El cine tiene la capacidad de conectar memoria, vivencias y comunidad desde una pantalla que, al iluminarse, despierta recuerdos, tradiciones y preguntas profundas. Bajo esa premisa, la Alcaldía de Coyoacán impulsa un Ciclo de Cine Comunitario dentro del proyecto “Casa de los Pueblos y los Barrios”, un espacio que busca no solo proyectar películas, sino consolidar narrativas que tengan sentido para la población local, evocando historias de identidad, territorio y cultura.
Este ciclo cinematográfico forma parte de una programación permanente que, a lo largo de todo el año, se instala en plazas, centros culturales y espacios comunitarios de Coyoacán con el objetivo de hacer del cine un puente entre historia, ciudadanía y pensamiento crítico. Tiene especial resonancia en su vinculación con el legado intelectual de Miguel León Portilla, uno de los más grandes antropólogos y humanistas mexicanos, reconocido por sus estudios sobre las culturas originarias, la tradición oral y la manera en que las comunidades piensan, narran y construyen sentido colectivo.
La “Casa de los Pueblos y los Barrios” funciona como una plataforma de encuentro cultural que trasciende lo convencional. El cine comunitario, en este contexto, no solo presenta largometrajes o cortos, sino que propone una experiencia de diálogo con la comunidad: después de cada proyección suele haber charlas, comentarios y espacios donde el público puede intercambiar impresiones, identificar vínculos entre lo mostrado en pantalla y su propia historia, y reflexionar sobre temas de identidad cultural.

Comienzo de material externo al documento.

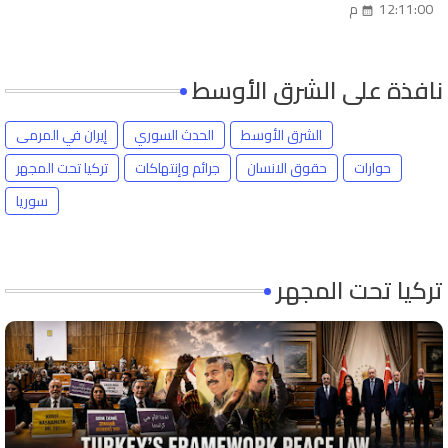
12:11:00 م
نافذة على الشرق الأوسط
الشرق الأوسط
الحدث السوري
إيران في المرمى
حوارات
حقوق الانسان
جرائم وإنتهاكات
تركيا تحت المجهر
سوريا
تركيا تحت المجهر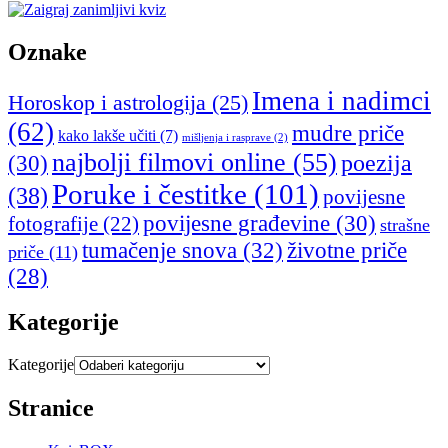
Oznake
Imena i nadimci
Horoskop i astrologija
(25)
(62)
mudre priče
kako lakše učiti
(7)
mišljenja i rasprave
(2)
najbolji filmovi online
(55)
poezija
(30)
Poruke i čestitke
(101)
(38)
povijesne
povijesne građevine
(30)
fotografije
(22)
strašne
tumačenje snova
(32)
životne priče
priče
(11)
(28)
Kategorije
Kategorije
Stranice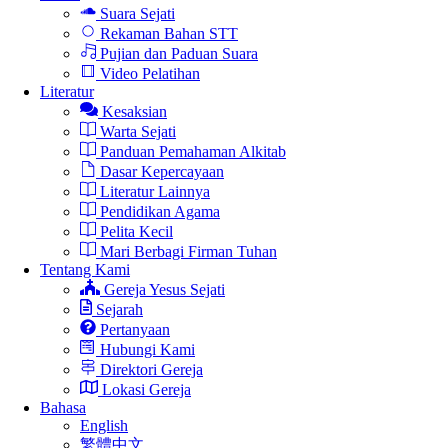
Suara Sejati
Rekaman Bahan STT
Pujian dan Paduan Suara
Video Pelatihan
Literatur
Kesaksian
Warta Sejati
Panduan Pemahaman Alkitab
Dasar Kepercayaan
Literatur Lainnya
Pendidikan Agama
Pelita Kecil
Mari Berbagi Firman Tuhan
Tentang Kami
Gereja Yesus Sejati
Sejarah
Pertanyaan
Hubungi Kami
Direktori Gereja
Lokasi Gereja
Bahasa
English
繁體中文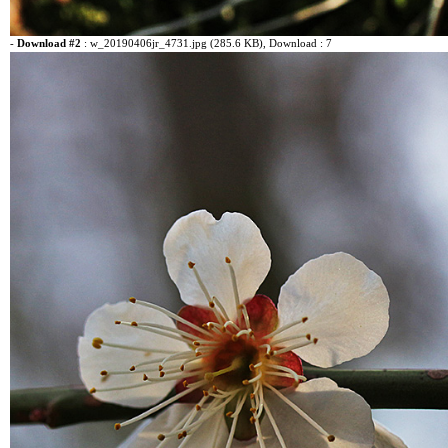
-
Download #2
:
w_20190406jr_4731.jpg (285.6 KB)
, Download : 7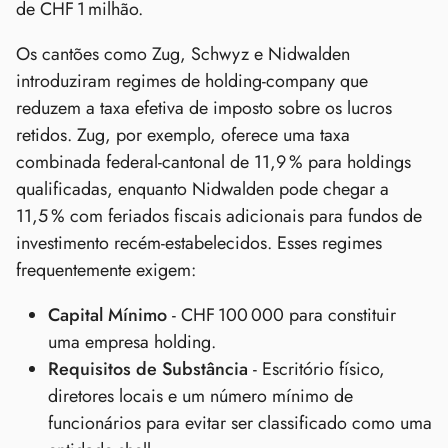
de CHF 1 milhão.
Os cantões como Zug, Schwyz e Nidwalden
introduziram regimes de holding‑company que
reduzem a taxa efetiva de imposto sobre os lucros
retidos. Zug, por exemplo, oferece uma taxa
combinada federal‑cantonal de 11,9 % para holdings
qualificadas, enquanto Nidwalden pode chegar a
11,5 % com feriados fiscais adicionais para fundos de
investimento recém‑estabelecidos. Esses regimes
frequentemente exigem:
Capital Mínimo
- CHF 100 000 para constituir
uma empresa holding.
Requisitos de Substância
- Escritório físico,
diretores locais e um número mínimo de
funcionários para evitar ser classificado como uma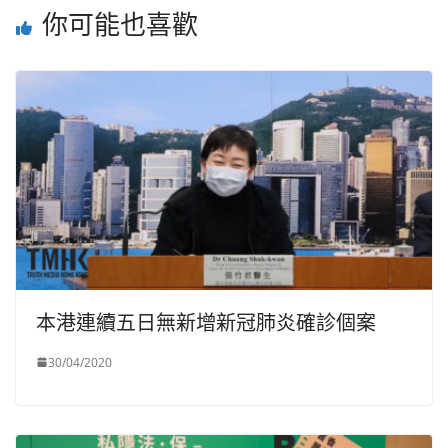
你可能也喜歡
本港連續五日無新增新冠肺炎確診個案
30/04/2020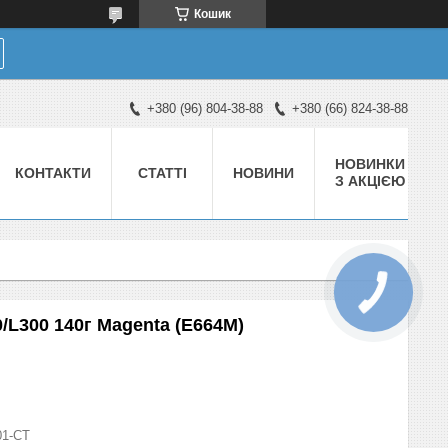
Кошик
+380 (96) 804-38-88
+380 (66) 824-38-88
НОВИНКИ
КОНТАКТИ
СТАТТІ
НОВИНИ
З АКЦІЄЮ
L300 140г Magenta (E664M)
01-СТ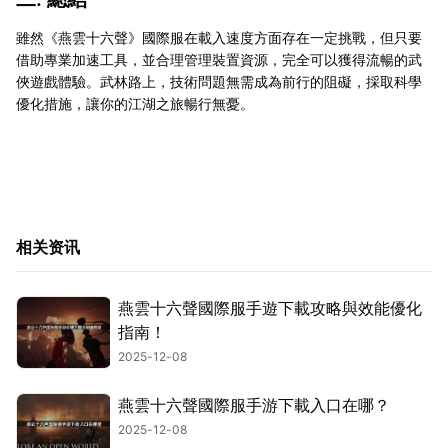
雖然《燕雲十六聲》國際服在載入速度方面存在一定挑戰，但只要
借助專業加速工具，並合理管理裝置資源，完全可以獲得流暢的武
俠遊戲體驗。武林路上，技術問題無需成為前行的阻礙，採取科學
優化措施，讓你的江湖之旅暢行無憂。
相关资讯
燕雲十六聲國際服手遊下載攻略與效能優化
指南！
2025-12-08
燕雲十六聲國際服手游下載入口在哪？
2025-12-08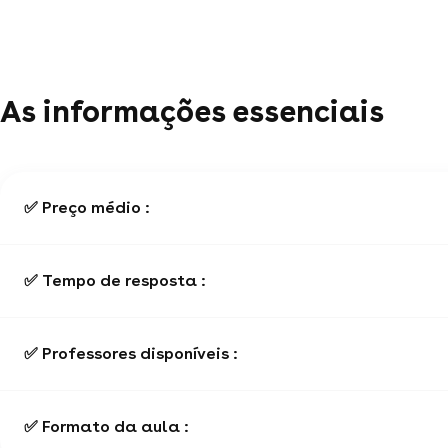
As informações essenciais
✅ Preço médio :
✅ Tempo de resposta :
✅ Professores disponíveis :
✅ Formato da aula :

Este enfoque recupera una tradición de pensamiento que Miguel León Portilla defendió con pasión: entender la cultura no como algo lejano o abstracto, sino como un tejido vivo que se sostiene en la memoria colectiva, en las prácticas cotidianas y en los relatos que une a los pueblos. La selección de filmes que integran el ciclo suele combinar documentales sobre pueblos originarios, historias que resuenan con las dinámicas barriales del sur de la Ciudad de México y piezas que, desde diversas geografías, comparten visiones potentes sobre comunidad, territorio y memoria.
Coyoacán ha sido históricamente un territorio fértil para encuentros culturales, debates artísticos y experimentación social. El Cine Comunitario se suma a esa tradición. Al proyectar obras de cine en espacios públicos o comunitarios, se derriba la barrera entre la sala y la calle, entre el espectador pasivo y el ciudadano activo. Cada proyección se vuelve un encuentro donde las historias narradas en la pantalla son espejo, punto de partida y diálogo con quienes observan.
El ciclo también funciona como herramienta educativa: escuelas, grupos de jóvenes, familias y vecinos se acercan para ver cine que no siempre está disponible en los circuitos comerciales. La programación suele incluir películas que abordan temas de memoria histórica, diversidad cultural, derechos colectivos y procesos comunitarios, aspectos que favorecen una lectura crítica y enriquecedora del mundo.
El legado de Miguel León Portilla permea esta propuesta porque, como pocos, entendió que el conocimiento de los pueblos y la reflexión sobre la cultura son elementos esenciales para construir ciudadanía. Sus estudios sobre las voces indígenas, la filosofía de los pueblos originarios y la manera en que el saber se transmite de generación en generación, son referencias ineludibles para cualquier proyecto que busque hacer del arte y la cultura herramientas de identidad y transformación social.
Además del cine, la “Casa de los Pueblos y los Barrios” suele articular proyectos paralelos como talleres, círculos de lectura, festivales de narración oral y espacios de memoria comunitaria. Esta construcción multidisciplinaria convierte al ciclo en algo más que una simple exhibición de películas: es un laboratorio de convivencia cultural en un barrio donde la historia y la vida cotidiana dialogan permanentemente.
Para los habitantes de Coyoacán y quienes visitan este rincón de la ciudad, el Cine Comunitario es una invitación a volver a pensar el cine como un acto colectivo. Ya no solo como entretenimiento, sino como herramienta de reflexión, memoria y construcción de comunidad. Cuando las luces se apagan y aparece una imagen sobre la pantalla, se enciende también algo esencial: la posibilidad de vernos a nosotros mismos, nuestras historias y relaciones desde nuevas perspectivas.